I did not want to play. I could not play. If I was unconscious, I couldn’t hurt her. If I was unconscious, the voices would shut up. If I was unconscious, visions of smothering them both with pillows would go away. If I was unconscious – no wait, if I was not here……maybe…. maybe…..but how… just.. if I wasn’t here, I couldn’t hurt them.
I dozed as she played. I heard her as she begged me to play with her. Yet there I lay, paralyzed, my mind miles and miles away, locked in a deep dark closet somewhere, refusing to come out just like obstinate toddler.
Our infant daughter’s Kangaroo pump alarm sounded. After a few minutes, I finally stumbled into her room to turn it off and disconnect her. Back to the kitchen to make lunch for our two-year old. I think it was a PB&J.
Let go. Jump. Take a deep breath and fall. The hardest part is just letting go. Let go, they whispered. Over and over and over and over and over……
I clearly saw myself with a pillow, hands tightly gripping either side. If I just made them go away, the voices would go away. The pillow would solve everything. I could just make them go away. Then I’d let go and everything would be okay. Everything would be okay. Everything. Would. Be. Okay. It’d be okay.
I put our two year old down for a nap and started another tube feeding for our infant daughter. I hadn’t pumped since 10:45 a.m. It was pushing 1:00 p.m. I didn’t want to pump. Why should I?
She’s asleep now, they both are. It’d be so easy. So easy.
My thin strand of reality shredding, I turned to the voices. They started to push me toward the brink of the canyon. I didn’t have much fight left inside. Home alone, it would be so easy. The monsters were gaining ground. Their battering ram tediously close to knocking down the last door I had shored up against them, I went to our bedroom and closed the door, disgusted with myself.
Our bed saved my children.
I lay down, curled up in the middle with the phone. I clutched it as a stranded sailor clutches a life ring.
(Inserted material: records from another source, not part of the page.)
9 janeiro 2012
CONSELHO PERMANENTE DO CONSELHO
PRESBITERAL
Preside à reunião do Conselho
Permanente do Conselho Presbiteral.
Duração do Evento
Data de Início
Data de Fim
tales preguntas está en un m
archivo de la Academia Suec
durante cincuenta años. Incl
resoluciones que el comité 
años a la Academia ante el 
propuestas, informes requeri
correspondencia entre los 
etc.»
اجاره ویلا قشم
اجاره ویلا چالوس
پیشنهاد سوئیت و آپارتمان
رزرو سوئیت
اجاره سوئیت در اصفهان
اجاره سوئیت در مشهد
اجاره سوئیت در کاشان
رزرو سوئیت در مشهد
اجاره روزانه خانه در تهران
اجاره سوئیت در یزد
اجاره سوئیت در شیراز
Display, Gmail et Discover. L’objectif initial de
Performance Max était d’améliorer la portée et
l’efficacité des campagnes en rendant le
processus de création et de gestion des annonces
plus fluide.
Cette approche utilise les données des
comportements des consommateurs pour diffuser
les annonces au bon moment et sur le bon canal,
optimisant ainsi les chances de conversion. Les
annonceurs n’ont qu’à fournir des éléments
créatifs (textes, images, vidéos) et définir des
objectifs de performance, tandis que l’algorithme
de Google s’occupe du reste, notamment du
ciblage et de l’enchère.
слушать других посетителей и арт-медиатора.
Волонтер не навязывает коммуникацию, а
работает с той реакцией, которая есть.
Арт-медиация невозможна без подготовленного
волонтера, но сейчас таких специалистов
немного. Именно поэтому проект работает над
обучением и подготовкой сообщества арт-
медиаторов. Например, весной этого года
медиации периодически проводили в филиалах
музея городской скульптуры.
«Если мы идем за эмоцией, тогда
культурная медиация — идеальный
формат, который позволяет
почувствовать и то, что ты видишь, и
Tightly, refusing to give it up even as I rocked back and forth, staring past the squirrels scrambling up and down 200-year-old oak tree swaying softly outside our bedroom window.
As the tears began to slide down my face, my breath shallow and my chest felt tight, I dialed my husband at work.
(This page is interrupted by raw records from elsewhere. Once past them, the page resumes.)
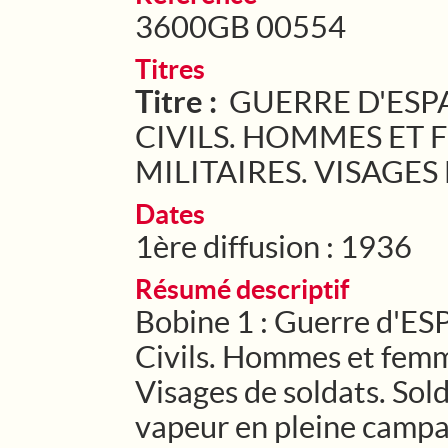
3600GB 00554
Titres
Titre :
GUERRE D'ESPA
CIVILS. HOMMES ET 
MILITAIRES. VISAGES 
Dates
1ère diffusion : 1936
Résumé descriptif
Bobine 1 : Guerre d'ES
Civils. Hommes et femme
Visages de soldats. Sold
vapeur en pleine campa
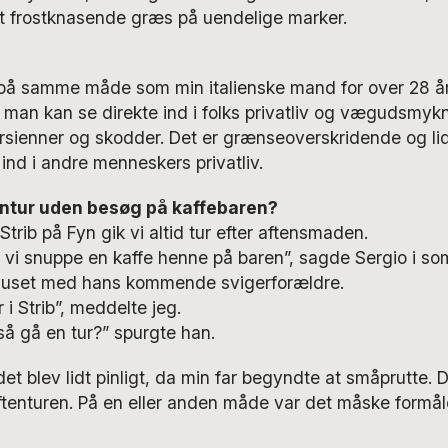
 frostknasende græs på uendelige marker.
på samme måde som min italienske mand for over 28 år
 man kan se direkte ind i folks privatliv og vægudsmy
sienner og skodder. Det er grænseoverskridende og lid
 ind i andre menneskers privatliv.
entur uden besøg på kaffebaren?
trib på Fyn gik vi altid tur efter aftensmaden.
n vi snuppe en kaffe henne på baren”, sagde Sergio i s
huset med hans kommende svigerforældre.
 i Strib”, meddelte jeg.
 så gå en tur?” spurgte han.
 det blev lidt pinligt, da min far begyndte at småprutte. 
tenturen. På en eller anden måde var det måske formå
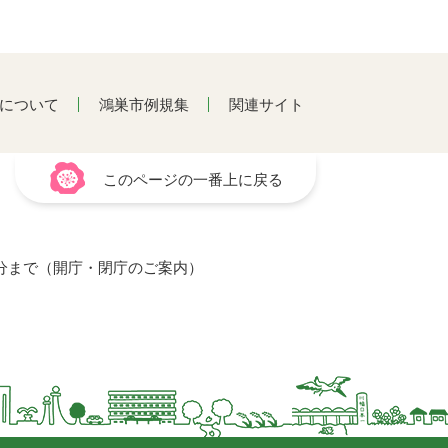
について
鴻巣市例規集
関連サイト
このページの一番上に戻る
15分まで（開庁・閉庁のご案内）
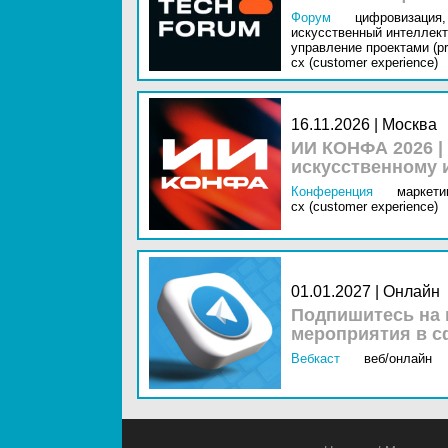
Форум
цифровизация,
искусственный интеллект 
управление проектами (pr
cx (customer experience)
16.11.2026 | Москва
ИИ КОНФА 2026 |
искусственному 
Конференция
маркетин
cx (customer experience)
01.01.2027 | Онлайн
Подпишитесь на 
мероприятия в с
Вебкаст
веб/онлайн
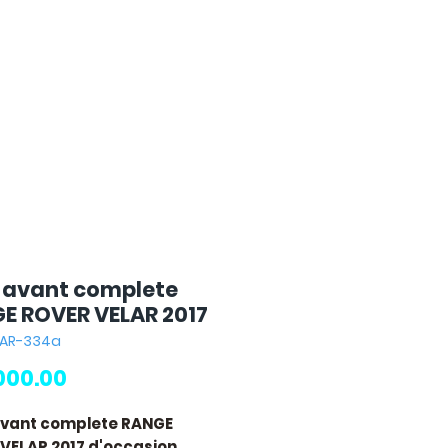
 avant complete
E ROVER VELAR 2017
LAR-334a
Price
000.00
avant complete RANGE
VELAR 2017
d'occasion,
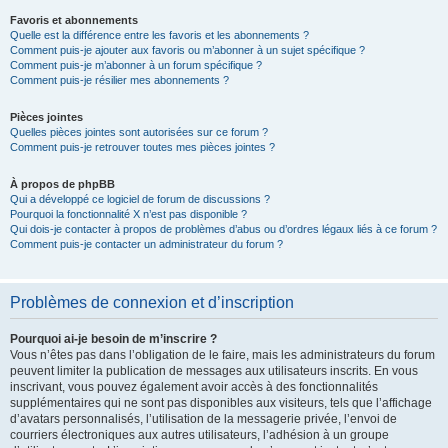
Favoris et abonnements
Quelle est la différence entre les favoris et les abonnements ?
Comment puis-je ajouter aux favoris ou m’abonner à un sujet spécifique ?
Comment puis-je m’abonner à un forum spécifique ?
Comment puis-je résilier mes abonnements ?
Pièces jointes
Quelles pièces jointes sont autorisées sur ce forum ?
Comment puis-je retrouver toutes mes pièces jointes ?
À propos de phpBB
Qui a développé ce logiciel de forum de discussions ?
Pourquoi la fonctionnalité X n’est pas disponible ?
Qui dois-je contacter à propos de problèmes d’abus ou d’ordres légaux liés à ce forum ?
Comment puis-je contacter un administrateur du forum ?
Problèmes de connexion et d’inscription
Pourquoi ai-je besoin de m’inscrire ?
Vous n’êtes pas dans l’obligation de le faire, mais les administrateurs du forum
peuvent limiter la publication de messages aux utilisateurs inscrits. En vous
inscrivant, vous pouvez également avoir accès à des fonctionnalités
supplémentaires qui ne sont pas disponibles aux visiteurs, tels que l’affichage
d’avatars personnalisés, l’utilisation de la messagerie privée, l’envoi de
courriers électroniques aux autres utilisateurs, l’adhésion à un groupe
“You have to come home.” I choked the words out.
“Why?”
“You have to come home.”
“I can’t just leave work for no reason. Why?”
“I’m not doing well. You have to come home. I need you to call the doctor for me.”
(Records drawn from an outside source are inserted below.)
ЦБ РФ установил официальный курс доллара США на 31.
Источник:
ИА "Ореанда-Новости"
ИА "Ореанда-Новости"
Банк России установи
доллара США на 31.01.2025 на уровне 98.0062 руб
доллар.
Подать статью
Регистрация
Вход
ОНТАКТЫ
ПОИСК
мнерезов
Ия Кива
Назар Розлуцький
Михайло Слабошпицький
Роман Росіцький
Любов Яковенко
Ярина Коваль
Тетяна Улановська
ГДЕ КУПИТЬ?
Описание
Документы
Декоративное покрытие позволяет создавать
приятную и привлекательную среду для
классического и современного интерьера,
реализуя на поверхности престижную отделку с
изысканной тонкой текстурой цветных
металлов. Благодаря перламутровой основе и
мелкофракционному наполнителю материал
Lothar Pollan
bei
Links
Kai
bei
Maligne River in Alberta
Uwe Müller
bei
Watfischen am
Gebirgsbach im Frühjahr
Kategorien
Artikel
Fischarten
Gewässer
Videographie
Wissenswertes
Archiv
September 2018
“I can’t leave work. Why can’t you call the doctor?”
I gasped for air. The one person I felt safe in reaching out to was shooting me down. I needed help. I needed… I needed…
“Because I just can’t. I can’t… I…. “ burst into tears.
“Call them and let me know what they say, okay?” his voice was slightly softer.
“But I… “ argh. I hung up on him. I had tried to call the doctor’s office for the past four days, dammit. Yet somehow today had to be the day I made it happen. The day I had no strength left in any corner of my mind. Yeh.
I dialed the doctor’s office. And hung up.
I dialed again. Hung up.
I dialed again. Hung up.
Dialed. Ring. Ring…..ring… automation. Press 0.
Hang up. Dammit.
And now my husband was calling me back as I tried again. Ring…ring. Automation.
PRESS 0, dammit, said the only sane part of me. Press it! Say something when they answer. SAY something.
“Hello, this is Dr. X’s office. How can we help you?”
“I… I… I need help. My name is Lauren Hale and I’m not okay. I need help.”
It felt good and so horribly wrong all at the same time.